Hamburg. Seuchenstab wurde bereits einberufen. Ausbreitung soll verhindert werden. Infektiologe sagt, was man über Affenpocken wissen muss.

Nach dem ersten bestätigten Fall von Affenpocken in Hamburg wurde jüngst der Seuchenstab einberufen. Wie der Infektiologe Dr. Stefan Schmiedel vom Universitätsklinikum Eppendorf (UKE) bereits am Dienstag bestätigte, würden Maßnahmen diskutiert, um die Ausbreitung zu verhindern. Das ist die übliche Vorgehensweise bei diesen seltenen, aber ansteckenden Erkrankungen.

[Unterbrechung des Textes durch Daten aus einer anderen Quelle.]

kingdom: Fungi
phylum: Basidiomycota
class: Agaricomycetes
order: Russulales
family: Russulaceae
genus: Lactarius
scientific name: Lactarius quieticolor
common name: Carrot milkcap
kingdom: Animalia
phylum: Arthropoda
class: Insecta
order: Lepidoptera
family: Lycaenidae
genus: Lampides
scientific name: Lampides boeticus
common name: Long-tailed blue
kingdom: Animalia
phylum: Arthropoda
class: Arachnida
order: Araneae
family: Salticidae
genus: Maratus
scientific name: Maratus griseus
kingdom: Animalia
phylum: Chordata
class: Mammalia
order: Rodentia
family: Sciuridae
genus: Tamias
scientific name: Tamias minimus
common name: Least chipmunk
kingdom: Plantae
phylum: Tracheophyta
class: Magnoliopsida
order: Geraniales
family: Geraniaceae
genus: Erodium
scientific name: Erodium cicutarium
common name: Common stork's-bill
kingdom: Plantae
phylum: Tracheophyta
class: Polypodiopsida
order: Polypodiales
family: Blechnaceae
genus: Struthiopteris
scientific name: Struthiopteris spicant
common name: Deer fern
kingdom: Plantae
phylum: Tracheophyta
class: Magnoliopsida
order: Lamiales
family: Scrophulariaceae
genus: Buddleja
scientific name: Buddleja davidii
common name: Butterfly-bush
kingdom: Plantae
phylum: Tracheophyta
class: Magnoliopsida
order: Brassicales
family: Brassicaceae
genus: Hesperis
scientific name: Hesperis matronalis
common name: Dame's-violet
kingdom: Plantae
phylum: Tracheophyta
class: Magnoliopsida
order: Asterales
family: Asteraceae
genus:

Affenpocken in Hamburg – dritter Fall registriert

Durch die Erfahrungen der Corona-Pandemie haben sich die Experten und Behörden an einen alten Grundsatz der Bekämpfung grassierender Infektionen erinnert: früh und entschieden vorzugehen. Wie die Sozialbehörde am Freitag auf Anfrage bestätigte, gibt es inzwischen drei bestätigte Fälle von Affenpocken in Hamburg.

"Aus Gründen des Sozialdatenschutzes können zu den betroffenen Personen keine personenbezogenen Angaben gemacht werden", sagte Sozialbehördensprecher Martin Helfrich dem Abendblatt. Es gebe bislang aber keine Fälle, in denen sich aus den Infektionen lebensbedrohliche oder sehr schwere Krankeitsverläufe ergeben hätten.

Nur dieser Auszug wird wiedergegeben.